Panico nel retropalco, fiumi di polemiche. Il governo in questione era guidato da Berlusconi, il nome del cantante compare oggi nella lunghissima lista dei candidati al consiglio d’amministrazione Rai (183 i curriculum arrivati al Senato, 132 alla Camera), ma è un omonimo.

L’interminabile show sul caso Fedez potrebbe concludersi così: Daniele Silvestri (il cantante) al vertice di viale Mazzini e in contemporanea il famoso passo indietro dei partiti e magari anche della commissione di vigilanza Rai. E invece per ora nella stessa commissione va in onda, in diretta a siti unificati, un’altra puntata del reality.

C’è l’audizione di Franco Di Mare. Il direttore di Raitre, rete che ha mandato in onda il concerto, è lì per negare le responsabilità della tv pubblica rispetto al tentativo di convincere Fedez a modificare il suo monologo con l’elenco di frasi violentemente omofobe pronunciate da leghisti. Per farlo Di Mare legge e chiosa quasi parola per parola lo scambio di mail tra gli organizzatori della kermesse, la iCompany, e la vicedirettrice di Raitre, Ilaria Capitani.

Nonché il testo della telefonata, quello tagliato postato da Fedez e quello integrale («preso da Repubblica», sostiene Di Mare), tra il cantante, gli organizzatori e Capitani, che non partecipava alla telefonata in viva voce ma sarebbe intervenuta solo quando i toni si sono fatti concitati, dice ancora il direttore. Conclusione di Di Mare: quella di Fedez è stata una «manipolazione». E legge la definizione sul Devoto Oli.

Segue dibattito: la dem Valeria Fedeli ritiene l’accusa molto grave e sfida il direttore a presentarsi in Procura per denunciarlo.

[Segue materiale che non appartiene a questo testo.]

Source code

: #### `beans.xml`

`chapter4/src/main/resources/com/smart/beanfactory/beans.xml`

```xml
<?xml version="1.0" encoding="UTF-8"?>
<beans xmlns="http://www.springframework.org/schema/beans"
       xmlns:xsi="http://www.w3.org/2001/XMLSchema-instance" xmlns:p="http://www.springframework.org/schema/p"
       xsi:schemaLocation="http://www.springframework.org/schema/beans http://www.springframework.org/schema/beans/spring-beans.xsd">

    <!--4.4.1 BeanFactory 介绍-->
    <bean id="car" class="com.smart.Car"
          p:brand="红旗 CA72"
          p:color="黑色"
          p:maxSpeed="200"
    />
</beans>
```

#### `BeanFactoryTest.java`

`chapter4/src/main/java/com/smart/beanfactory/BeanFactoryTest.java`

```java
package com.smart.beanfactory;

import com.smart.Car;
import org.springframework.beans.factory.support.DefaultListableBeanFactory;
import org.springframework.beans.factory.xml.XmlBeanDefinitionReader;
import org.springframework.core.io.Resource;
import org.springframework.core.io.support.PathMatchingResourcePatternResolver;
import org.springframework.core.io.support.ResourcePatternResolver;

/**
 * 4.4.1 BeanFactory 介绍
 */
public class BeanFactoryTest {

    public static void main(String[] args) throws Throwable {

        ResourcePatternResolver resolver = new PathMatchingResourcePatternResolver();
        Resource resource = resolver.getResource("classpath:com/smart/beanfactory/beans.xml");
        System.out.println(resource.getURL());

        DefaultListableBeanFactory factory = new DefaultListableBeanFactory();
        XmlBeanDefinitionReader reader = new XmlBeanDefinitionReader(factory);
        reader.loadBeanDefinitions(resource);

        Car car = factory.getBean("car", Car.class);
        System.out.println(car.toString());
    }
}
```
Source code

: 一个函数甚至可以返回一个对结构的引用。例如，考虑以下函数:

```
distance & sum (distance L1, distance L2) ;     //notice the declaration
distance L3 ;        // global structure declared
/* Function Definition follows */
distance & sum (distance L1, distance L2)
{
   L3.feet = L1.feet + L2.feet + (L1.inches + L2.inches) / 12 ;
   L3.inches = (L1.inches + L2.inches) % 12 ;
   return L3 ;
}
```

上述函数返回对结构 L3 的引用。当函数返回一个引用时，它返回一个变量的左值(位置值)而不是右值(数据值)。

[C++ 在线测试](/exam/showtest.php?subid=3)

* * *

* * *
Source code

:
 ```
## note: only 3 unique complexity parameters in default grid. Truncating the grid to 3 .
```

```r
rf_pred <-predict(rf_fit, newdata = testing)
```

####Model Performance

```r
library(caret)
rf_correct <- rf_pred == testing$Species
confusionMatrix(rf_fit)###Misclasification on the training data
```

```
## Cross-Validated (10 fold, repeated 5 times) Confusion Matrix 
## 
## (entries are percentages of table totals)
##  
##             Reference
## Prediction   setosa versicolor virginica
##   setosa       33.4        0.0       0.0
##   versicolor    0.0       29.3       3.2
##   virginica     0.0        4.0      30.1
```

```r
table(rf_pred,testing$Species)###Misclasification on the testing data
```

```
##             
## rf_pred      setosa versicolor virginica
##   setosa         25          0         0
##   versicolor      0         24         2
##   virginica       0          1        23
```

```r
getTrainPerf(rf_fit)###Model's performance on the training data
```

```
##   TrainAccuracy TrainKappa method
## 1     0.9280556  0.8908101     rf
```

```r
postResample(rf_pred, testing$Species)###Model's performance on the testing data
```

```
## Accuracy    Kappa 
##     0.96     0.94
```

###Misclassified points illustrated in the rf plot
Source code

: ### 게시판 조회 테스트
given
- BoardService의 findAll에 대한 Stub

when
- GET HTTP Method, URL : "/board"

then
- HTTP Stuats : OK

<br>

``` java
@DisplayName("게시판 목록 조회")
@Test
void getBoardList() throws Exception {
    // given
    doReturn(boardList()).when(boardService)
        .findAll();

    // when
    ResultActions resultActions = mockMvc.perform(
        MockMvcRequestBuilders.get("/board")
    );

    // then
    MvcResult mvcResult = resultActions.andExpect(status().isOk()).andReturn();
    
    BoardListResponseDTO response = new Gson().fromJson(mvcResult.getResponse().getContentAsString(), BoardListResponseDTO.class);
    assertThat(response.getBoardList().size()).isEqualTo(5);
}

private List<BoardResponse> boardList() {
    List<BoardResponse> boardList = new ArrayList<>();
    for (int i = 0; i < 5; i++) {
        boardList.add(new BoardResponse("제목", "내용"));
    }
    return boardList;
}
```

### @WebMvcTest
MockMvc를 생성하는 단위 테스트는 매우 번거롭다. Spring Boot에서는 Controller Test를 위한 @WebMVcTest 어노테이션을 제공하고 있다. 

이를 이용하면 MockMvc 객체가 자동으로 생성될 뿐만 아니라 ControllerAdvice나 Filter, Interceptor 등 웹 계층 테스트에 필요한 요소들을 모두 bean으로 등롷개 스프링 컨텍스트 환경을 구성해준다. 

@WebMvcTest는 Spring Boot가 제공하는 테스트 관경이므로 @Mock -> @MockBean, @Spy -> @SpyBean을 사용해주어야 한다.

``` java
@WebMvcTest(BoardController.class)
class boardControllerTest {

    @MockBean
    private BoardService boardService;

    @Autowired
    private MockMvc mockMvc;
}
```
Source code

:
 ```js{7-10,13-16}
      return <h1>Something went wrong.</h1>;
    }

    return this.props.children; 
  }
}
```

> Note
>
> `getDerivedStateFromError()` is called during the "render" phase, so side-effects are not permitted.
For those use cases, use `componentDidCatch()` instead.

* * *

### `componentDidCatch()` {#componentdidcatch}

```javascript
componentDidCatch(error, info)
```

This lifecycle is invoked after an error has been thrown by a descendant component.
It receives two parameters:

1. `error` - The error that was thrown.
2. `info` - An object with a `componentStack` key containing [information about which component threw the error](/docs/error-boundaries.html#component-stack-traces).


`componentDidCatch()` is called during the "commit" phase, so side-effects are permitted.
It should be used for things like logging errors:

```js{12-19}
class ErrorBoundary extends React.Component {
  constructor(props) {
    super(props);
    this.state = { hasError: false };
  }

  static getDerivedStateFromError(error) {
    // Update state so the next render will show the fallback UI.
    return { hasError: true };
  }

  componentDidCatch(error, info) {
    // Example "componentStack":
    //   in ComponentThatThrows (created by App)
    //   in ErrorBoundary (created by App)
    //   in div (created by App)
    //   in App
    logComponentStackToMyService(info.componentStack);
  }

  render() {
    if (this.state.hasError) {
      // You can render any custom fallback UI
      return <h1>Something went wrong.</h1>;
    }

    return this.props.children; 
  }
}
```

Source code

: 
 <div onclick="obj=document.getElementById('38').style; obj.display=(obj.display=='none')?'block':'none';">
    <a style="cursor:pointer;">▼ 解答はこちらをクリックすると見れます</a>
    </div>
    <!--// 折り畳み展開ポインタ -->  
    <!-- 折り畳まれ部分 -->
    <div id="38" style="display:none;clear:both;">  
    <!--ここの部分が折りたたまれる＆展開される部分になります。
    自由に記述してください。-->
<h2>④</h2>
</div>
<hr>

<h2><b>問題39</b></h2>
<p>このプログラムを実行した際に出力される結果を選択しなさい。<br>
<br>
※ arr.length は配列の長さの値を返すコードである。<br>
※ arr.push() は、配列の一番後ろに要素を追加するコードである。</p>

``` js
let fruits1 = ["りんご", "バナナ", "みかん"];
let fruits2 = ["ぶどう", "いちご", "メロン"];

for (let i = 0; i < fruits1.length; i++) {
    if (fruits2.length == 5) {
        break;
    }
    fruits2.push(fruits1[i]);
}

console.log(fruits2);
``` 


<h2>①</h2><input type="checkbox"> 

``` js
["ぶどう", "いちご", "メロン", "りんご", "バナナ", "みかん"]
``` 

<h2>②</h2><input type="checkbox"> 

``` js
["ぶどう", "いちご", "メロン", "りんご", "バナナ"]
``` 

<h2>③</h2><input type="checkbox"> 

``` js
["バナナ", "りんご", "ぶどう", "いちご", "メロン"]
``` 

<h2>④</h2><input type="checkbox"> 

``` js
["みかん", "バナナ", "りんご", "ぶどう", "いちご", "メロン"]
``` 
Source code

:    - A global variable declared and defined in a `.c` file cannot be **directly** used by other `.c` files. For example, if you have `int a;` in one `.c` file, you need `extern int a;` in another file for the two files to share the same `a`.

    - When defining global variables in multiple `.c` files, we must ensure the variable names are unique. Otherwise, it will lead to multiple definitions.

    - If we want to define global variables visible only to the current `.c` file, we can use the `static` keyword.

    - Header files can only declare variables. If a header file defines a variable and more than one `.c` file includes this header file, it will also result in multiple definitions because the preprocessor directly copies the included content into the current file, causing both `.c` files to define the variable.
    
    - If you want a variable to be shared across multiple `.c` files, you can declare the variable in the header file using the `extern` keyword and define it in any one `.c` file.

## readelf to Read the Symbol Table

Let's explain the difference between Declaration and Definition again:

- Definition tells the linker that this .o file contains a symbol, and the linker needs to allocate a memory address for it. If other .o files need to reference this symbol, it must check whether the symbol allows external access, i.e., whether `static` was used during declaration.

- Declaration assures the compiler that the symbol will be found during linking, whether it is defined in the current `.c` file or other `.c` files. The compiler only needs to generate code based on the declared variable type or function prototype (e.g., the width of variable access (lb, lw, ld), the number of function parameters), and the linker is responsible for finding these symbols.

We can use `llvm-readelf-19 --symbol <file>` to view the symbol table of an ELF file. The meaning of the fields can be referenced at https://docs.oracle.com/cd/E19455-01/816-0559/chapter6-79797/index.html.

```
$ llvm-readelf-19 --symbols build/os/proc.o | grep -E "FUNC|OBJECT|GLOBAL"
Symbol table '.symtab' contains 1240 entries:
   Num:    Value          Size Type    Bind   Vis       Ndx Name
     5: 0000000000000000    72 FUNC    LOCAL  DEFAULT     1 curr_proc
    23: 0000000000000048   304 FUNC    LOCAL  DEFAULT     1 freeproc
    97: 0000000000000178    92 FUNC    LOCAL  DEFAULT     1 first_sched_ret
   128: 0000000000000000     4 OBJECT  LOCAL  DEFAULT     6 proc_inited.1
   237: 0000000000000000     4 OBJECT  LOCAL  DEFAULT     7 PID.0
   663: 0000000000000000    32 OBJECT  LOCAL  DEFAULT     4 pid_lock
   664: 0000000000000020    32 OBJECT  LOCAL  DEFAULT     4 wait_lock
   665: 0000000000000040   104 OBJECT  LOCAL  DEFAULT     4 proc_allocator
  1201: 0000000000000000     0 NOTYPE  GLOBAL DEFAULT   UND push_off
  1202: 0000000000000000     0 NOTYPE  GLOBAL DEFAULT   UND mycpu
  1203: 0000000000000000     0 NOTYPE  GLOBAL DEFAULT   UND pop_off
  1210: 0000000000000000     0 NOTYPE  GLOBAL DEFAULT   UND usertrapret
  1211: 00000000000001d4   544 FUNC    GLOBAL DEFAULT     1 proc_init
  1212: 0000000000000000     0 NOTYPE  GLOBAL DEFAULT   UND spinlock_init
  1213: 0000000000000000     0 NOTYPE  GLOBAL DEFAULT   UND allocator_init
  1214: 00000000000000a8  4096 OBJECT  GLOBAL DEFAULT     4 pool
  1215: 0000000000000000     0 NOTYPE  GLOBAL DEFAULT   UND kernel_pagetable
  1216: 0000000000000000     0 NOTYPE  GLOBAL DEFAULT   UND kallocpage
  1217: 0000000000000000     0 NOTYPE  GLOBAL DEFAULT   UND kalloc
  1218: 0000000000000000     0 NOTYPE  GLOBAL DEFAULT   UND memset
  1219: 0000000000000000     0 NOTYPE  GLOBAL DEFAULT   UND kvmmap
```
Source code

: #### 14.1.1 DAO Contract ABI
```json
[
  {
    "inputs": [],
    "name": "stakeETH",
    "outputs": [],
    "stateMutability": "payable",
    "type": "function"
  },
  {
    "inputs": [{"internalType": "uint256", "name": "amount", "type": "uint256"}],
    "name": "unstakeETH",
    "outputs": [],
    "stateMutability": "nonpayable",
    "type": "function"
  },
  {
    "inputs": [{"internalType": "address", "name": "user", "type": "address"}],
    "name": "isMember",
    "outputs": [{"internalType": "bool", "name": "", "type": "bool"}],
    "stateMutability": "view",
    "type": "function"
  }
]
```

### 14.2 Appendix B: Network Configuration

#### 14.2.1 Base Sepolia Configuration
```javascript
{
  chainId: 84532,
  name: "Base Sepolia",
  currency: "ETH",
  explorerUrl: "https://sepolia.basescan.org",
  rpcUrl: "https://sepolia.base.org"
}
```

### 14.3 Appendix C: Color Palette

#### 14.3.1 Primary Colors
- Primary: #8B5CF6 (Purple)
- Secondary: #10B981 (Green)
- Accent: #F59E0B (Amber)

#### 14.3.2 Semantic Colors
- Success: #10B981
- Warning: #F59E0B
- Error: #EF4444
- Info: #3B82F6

Il forzista Gasparri, versione da bar ante Covid, spiega serio che «il dibattito sulla legge Zan non si fa a panzate». Santanchè parla di «compagni di merende». Il renziano Faraone protesta a più riprese, se la prende prima con il presidente della commissione Alberto Barachini (Gasparri lo chiama «Baracchini», è del suo stesso partito ma fa niente) e poi con Di Mare.

Motivo: non ha detto niente sul servizio di Report in cui Renzi incontrava il dirigente dei servizi Marco Mancini. Il direttore ne parlerà durante la replica, difendendo la messa in onda dell’incontro: «Era una notizia». Ma Faraone si scalda: «Vogliamo sapere come è venuto fuori questo video».

Si torna però a Fedez, ormai il reality si inoltra nella seconda serata. Le scuse che Raitre si aspetta dal cantante come dice Di Mare «non arriveranno mai». E i parlamentari adesso hanno altro a cui pensare: ci sono quei 315 nomi di candidati al cda da spulciare. Al passo indietro ci si penserà.